A Genetic Algorithm/k-nearest Neighbor (GA/KNN) Method for Microarray and Proteomics Data Analysis
Li’s group describes a method for assessing the importance of genes for sample classification based on expression data. The approach combines a genetic algorithm (GA) and the k-nearest neighbor (KNN) method to identify genes that can jointly discriminate between two types of samples, such as normal versus tumor. First, many such subsets of differentially expressed genes are obtained independently using the GA. Then, the overall frequency with which genes were selected is used to deduce the relative importance of genes for sample classification. Sample heterogeneity is accommodated. That is, the method should be robust against existence of distinct subtypes.

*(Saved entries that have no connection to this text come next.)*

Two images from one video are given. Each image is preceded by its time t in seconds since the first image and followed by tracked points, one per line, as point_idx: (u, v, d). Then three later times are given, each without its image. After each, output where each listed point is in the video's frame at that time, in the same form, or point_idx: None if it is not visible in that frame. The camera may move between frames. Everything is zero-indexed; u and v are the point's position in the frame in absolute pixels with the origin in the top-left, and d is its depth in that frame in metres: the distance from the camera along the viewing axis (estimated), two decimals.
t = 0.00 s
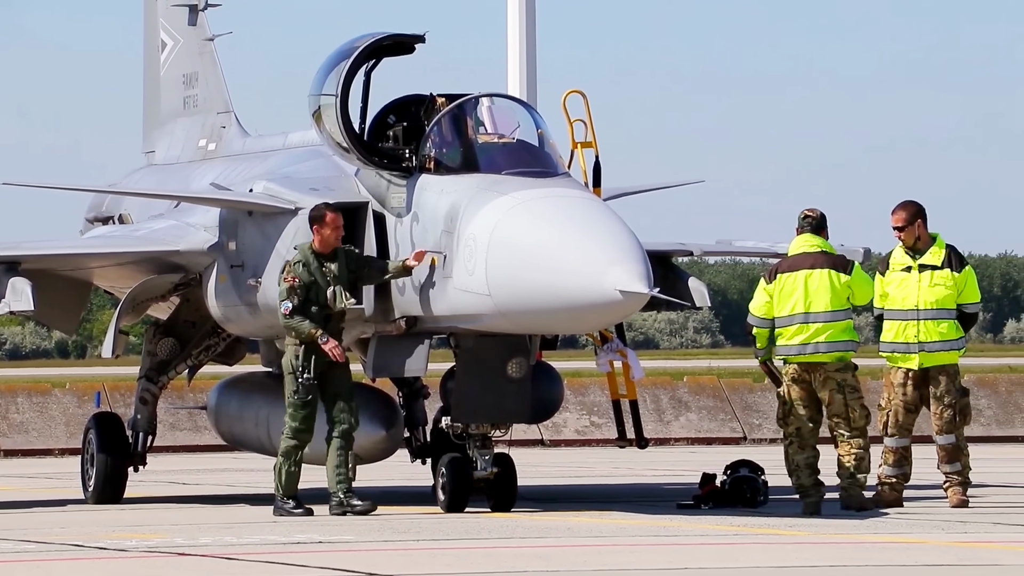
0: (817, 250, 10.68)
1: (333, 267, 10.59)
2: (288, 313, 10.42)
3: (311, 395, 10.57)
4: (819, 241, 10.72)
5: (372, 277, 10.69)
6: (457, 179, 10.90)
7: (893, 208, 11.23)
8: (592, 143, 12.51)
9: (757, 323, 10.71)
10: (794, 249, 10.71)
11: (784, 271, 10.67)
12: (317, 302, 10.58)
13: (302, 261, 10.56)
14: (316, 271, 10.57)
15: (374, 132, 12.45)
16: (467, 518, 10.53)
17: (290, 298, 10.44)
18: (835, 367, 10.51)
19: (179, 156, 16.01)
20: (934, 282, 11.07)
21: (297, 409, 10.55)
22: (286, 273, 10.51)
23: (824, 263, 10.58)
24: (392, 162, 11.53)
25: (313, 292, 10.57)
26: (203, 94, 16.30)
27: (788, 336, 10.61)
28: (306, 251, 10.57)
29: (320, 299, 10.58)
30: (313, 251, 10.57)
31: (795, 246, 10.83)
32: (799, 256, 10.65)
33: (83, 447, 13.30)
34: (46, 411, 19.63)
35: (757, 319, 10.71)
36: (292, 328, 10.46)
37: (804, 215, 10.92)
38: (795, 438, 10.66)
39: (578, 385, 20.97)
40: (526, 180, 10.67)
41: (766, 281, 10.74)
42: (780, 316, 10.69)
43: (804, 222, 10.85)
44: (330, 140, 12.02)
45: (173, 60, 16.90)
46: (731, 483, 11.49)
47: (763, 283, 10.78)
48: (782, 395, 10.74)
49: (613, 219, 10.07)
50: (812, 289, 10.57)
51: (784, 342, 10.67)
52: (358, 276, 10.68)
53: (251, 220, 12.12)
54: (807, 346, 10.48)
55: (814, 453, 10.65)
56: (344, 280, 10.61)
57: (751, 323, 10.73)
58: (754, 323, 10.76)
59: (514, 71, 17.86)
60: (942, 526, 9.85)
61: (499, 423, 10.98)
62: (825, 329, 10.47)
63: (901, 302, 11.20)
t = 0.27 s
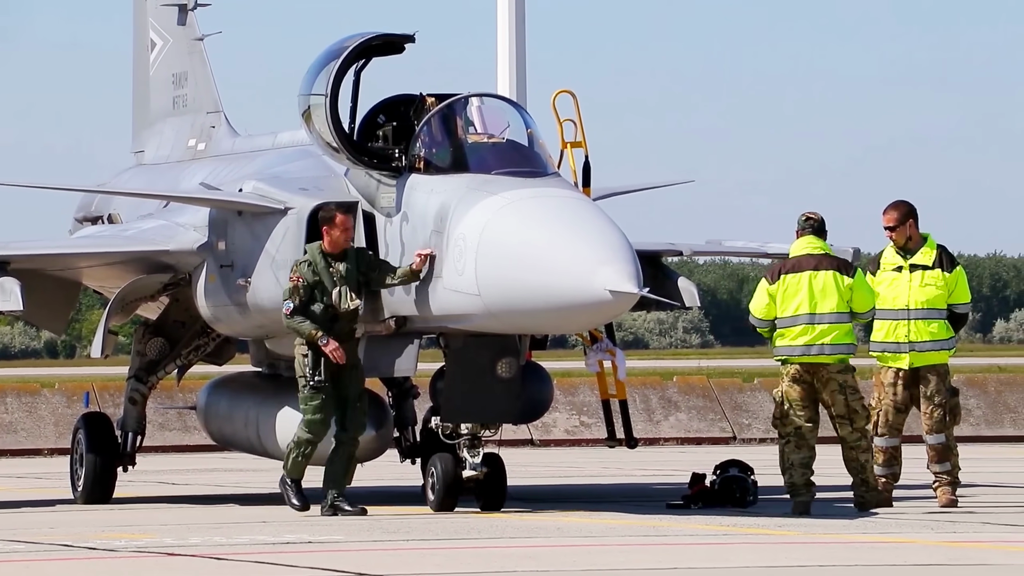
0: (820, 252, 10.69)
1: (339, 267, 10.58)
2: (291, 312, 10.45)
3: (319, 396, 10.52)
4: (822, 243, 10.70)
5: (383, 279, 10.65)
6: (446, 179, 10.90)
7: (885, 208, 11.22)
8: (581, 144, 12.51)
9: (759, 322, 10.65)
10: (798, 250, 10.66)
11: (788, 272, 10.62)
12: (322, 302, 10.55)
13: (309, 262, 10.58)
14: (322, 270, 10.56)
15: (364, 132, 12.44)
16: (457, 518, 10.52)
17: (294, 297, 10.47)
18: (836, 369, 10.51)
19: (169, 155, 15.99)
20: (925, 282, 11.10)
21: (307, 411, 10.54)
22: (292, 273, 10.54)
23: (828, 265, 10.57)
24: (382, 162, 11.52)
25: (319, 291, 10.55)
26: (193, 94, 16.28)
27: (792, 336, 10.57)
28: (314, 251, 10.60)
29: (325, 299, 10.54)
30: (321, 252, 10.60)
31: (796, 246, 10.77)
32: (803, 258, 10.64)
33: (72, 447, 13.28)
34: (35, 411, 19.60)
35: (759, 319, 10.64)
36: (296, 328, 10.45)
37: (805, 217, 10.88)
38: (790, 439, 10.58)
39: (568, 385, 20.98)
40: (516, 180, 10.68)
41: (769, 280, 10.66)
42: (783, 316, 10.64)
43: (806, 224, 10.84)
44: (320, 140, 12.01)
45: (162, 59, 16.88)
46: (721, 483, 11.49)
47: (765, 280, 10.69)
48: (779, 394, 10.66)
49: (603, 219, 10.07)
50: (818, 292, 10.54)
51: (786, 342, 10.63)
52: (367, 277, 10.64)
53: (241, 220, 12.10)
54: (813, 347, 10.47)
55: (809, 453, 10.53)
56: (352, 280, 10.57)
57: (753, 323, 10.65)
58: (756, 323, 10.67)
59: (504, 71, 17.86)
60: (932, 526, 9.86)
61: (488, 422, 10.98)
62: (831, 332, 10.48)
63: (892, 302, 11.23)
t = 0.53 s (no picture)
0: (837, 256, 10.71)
1: (352, 278, 10.51)
2: (315, 329, 10.31)
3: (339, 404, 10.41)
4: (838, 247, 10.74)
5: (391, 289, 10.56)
6: (435, 179, 10.90)
7: (873, 208, 11.22)
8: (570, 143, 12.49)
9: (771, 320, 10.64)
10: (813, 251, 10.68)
11: (804, 272, 10.63)
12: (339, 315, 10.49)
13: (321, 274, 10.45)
14: (337, 282, 10.47)
15: (352, 132, 12.44)
16: (445, 518, 10.53)
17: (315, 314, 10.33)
18: (848, 368, 10.55)
19: (157, 156, 15.98)
20: (913, 282, 11.13)
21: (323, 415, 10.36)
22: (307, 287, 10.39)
23: (844, 269, 10.58)
24: (370, 162, 11.52)
25: (336, 304, 10.48)
26: (181, 94, 16.27)
27: (807, 338, 10.53)
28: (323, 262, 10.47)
29: (343, 311, 10.50)
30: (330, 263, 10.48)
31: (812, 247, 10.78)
32: (820, 260, 10.65)
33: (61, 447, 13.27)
34: (23, 412, 19.56)
35: (772, 317, 10.63)
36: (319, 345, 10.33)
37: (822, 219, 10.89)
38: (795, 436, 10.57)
39: (556, 385, 20.99)
40: (504, 180, 10.68)
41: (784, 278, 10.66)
42: (797, 315, 10.63)
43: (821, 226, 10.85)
44: (308, 140, 12.01)
45: (150, 59, 16.86)
46: (709, 483, 11.51)
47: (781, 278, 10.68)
48: (788, 394, 10.63)
49: (592, 219, 10.08)
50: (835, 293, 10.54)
51: (799, 344, 10.59)
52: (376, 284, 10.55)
53: (229, 220, 12.10)
54: (828, 349, 10.45)
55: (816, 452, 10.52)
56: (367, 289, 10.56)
57: (766, 321, 10.63)
58: (768, 321, 10.66)
59: (493, 72, 17.86)
60: (920, 526, 9.88)
61: (476, 423, 10.98)
62: (845, 334, 10.47)
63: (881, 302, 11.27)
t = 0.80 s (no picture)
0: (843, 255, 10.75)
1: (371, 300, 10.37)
2: (353, 363, 10.21)
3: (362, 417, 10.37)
4: (844, 246, 10.80)
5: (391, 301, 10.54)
6: (424, 179, 10.91)
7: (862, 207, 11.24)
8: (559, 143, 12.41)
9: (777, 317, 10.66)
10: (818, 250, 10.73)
11: (812, 270, 10.65)
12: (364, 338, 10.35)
13: (347, 301, 10.19)
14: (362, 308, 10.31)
15: (341, 132, 12.44)
16: (435, 518, 10.54)
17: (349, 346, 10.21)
18: (853, 368, 10.57)
19: (146, 156, 15.97)
20: (902, 282, 11.17)
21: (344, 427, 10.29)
22: (339, 320, 10.16)
23: (851, 269, 10.62)
24: (360, 162, 11.52)
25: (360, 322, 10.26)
26: (171, 94, 16.25)
27: (812, 336, 10.56)
28: (344, 287, 10.20)
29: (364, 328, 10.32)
30: (352, 288, 10.21)
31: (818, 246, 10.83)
32: (826, 259, 10.67)
33: (50, 447, 13.26)
34: (12, 412, 19.54)
35: (778, 314, 10.65)
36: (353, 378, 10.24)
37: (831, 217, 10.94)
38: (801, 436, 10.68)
39: (546, 385, 21.01)
40: (494, 180, 10.69)
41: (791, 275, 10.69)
42: (801, 313, 10.65)
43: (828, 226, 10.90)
44: (297, 140, 12.01)
45: (139, 59, 16.85)
46: (698, 483, 11.53)
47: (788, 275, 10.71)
48: (793, 393, 10.69)
49: (581, 219, 10.09)
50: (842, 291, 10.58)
51: (803, 343, 10.62)
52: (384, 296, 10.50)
53: (218, 220, 12.10)
54: (832, 349, 10.49)
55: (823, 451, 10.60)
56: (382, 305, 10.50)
57: (771, 318, 10.65)
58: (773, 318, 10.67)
59: (482, 72, 17.87)
60: (909, 525, 9.91)
61: (465, 424, 10.99)
62: (848, 333, 10.52)
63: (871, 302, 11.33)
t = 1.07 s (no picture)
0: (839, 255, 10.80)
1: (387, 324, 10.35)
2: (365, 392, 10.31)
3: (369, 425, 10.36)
4: (840, 246, 10.84)
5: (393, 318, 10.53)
6: (415, 179, 10.91)
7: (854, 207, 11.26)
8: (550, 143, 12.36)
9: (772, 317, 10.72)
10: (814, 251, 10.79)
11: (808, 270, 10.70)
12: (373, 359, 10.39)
13: (371, 331, 10.12)
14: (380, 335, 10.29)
15: (333, 133, 12.44)
16: (426, 518, 10.54)
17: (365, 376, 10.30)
18: (849, 368, 10.60)
19: (137, 156, 15.96)
20: (893, 283, 11.18)
21: (353, 431, 10.27)
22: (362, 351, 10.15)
23: (846, 268, 10.66)
24: (351, 162, 11.52)
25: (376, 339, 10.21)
26: (162, 94, 16.24)
27: (807, 336, 10.63)
28: (367, 316, 10.06)
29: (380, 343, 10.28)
30: (375, 317, 10.09)
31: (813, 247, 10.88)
32: (821, 259, 10.72)
33: (41, 447, 13.24)
34: (3, 412, 19.52)
35: (775, 315, 10.69)
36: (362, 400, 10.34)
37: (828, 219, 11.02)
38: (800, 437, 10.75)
39: (537, 385, 21.02)
40: (485, 180, 10.70)
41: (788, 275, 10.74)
42: (797, 313, 10.71)
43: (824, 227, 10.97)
44: (288, 140, 12.02)
45: (130, 59, 16.83)
46: (689, 483, 11.53)
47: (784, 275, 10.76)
48: (792, 393, 10.74)
49: (573, 219, 10.09)
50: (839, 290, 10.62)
51: (799, 342, 10.69)
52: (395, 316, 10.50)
53: (209, 220, 12.09)
54: (827, 348, 10.54)
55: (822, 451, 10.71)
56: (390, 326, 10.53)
57: (768, 319, 10.70)
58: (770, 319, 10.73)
59: (473, 71, 17.87)
60: (900, 525, 9.92)
61: (457, 423, 10.99)
62: (844, 333, 10.57)
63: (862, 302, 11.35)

Li applied GA/KNN to expression data from normal versus tumor tissue from human colon. Two distinct clusters were observed when the 50 most frequently selected genes were used to classify all of the samples in the data sets studied and the majority of samples were classified correctly. Identification of a set of differentially expressed genes could aid in tumor diagnosis and could also serve to identify disease subtypes that may benefit from distinct clinical approaches to treatment.